## TASKS AND EXERCISES:
1/ In the game reviews, which customer in Passpartout could not abide the colors the reviewer used?
2/ Translate this sentence from the game reviews into Spanish: "It looks and plays beautifully though, so it's well worth a play."
3/ Echo the game reviews from the words "If you’ve played" up to and including the words "author’s itch.io page.".

## PROVIDED TEXT:
A short point and click adventure game, with lovely pixel graphics and a few simple puzzles. There’s not a great deal to tell you about it, really, otherwise I’ll spoil everything. But I will tell you this: there’s something wrong in the library.
If you’ve played these sorts of games before, then there’s nothing taxing here. I’ve just completed Thimbleweed Park, remember, so this was like easy mode compared to that. It looks and plays beautifully though, so it’s well worth a play. And it’s free! You can get a copy from the author’s itch.io page.
Ah, the life of a French artist, living off his art, being French. Literally being some sort of frog like a racist stereotype. In Passpartout, you are this frog painter, and it’s your actual art that you sell.
Well, I say art. With tools even Microsoft Paint would sneer at, it’s not easy creating a masterpiece. Thankfully, as it turns out, whatever algorithm the game employs to determine the value and demand for your painting seems unconcerned with skill and it’s more about colour and complexity, depending on your customers.
Take George, for example. He’s easily pleased. My simplistic pictures of legless caterpillars with giant eyes always sold to him. Mary, however, would sarcastically comment on their lack of complexity and Don simply couldn’t abide the colours I used.

## SUPPLIED INFORMATION:
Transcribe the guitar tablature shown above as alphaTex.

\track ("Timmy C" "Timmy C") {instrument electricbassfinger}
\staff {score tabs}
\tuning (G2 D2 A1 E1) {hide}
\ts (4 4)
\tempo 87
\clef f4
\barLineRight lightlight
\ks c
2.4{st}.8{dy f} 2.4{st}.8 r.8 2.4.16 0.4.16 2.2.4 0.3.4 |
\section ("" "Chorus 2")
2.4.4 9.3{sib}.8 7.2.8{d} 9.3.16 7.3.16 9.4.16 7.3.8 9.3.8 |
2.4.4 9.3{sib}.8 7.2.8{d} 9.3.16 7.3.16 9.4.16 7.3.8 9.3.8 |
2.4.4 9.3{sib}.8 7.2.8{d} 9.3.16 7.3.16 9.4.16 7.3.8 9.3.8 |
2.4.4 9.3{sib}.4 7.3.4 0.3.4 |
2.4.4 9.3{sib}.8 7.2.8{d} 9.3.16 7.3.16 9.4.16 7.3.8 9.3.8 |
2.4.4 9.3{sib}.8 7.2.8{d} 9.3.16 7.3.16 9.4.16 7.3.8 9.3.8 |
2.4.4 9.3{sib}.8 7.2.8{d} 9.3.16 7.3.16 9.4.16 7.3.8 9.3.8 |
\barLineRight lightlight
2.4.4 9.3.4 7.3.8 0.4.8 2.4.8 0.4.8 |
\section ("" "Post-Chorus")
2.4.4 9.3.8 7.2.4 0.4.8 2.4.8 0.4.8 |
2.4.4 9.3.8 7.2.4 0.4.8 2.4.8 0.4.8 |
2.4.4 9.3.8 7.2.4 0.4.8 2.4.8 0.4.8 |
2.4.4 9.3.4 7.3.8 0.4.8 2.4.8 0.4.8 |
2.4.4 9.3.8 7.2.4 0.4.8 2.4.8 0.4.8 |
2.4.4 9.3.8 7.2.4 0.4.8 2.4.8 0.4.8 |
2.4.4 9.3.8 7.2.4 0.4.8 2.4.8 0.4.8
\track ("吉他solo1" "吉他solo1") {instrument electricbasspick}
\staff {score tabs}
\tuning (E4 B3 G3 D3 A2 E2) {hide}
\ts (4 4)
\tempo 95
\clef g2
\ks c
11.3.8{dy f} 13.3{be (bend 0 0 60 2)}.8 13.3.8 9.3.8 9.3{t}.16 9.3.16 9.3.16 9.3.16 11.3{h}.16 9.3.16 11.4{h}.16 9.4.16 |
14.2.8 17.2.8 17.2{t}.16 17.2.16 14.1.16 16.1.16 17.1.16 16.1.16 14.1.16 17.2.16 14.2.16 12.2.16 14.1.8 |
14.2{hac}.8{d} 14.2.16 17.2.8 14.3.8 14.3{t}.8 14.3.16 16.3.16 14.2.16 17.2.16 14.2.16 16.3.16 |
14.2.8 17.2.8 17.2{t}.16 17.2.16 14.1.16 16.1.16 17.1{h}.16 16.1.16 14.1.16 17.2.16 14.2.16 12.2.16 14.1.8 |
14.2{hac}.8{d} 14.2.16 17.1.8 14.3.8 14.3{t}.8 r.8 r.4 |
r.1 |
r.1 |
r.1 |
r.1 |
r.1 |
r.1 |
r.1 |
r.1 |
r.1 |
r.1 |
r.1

## ANSWERS:
1/ Don

2/ Sin embargo, se ve y se juega de maravilla, así que vale mucho la pena jugarlo.

3/
If you’ve played these sorts of games before, then there’s nothing taxing here. I’ve just completed Thimbleweed Park, remember, so this was like easy mode compared to that. It looks and plays beautifully though, so it’s well worth a play. And it’s free! You can get a copy from the author’s itch.io page.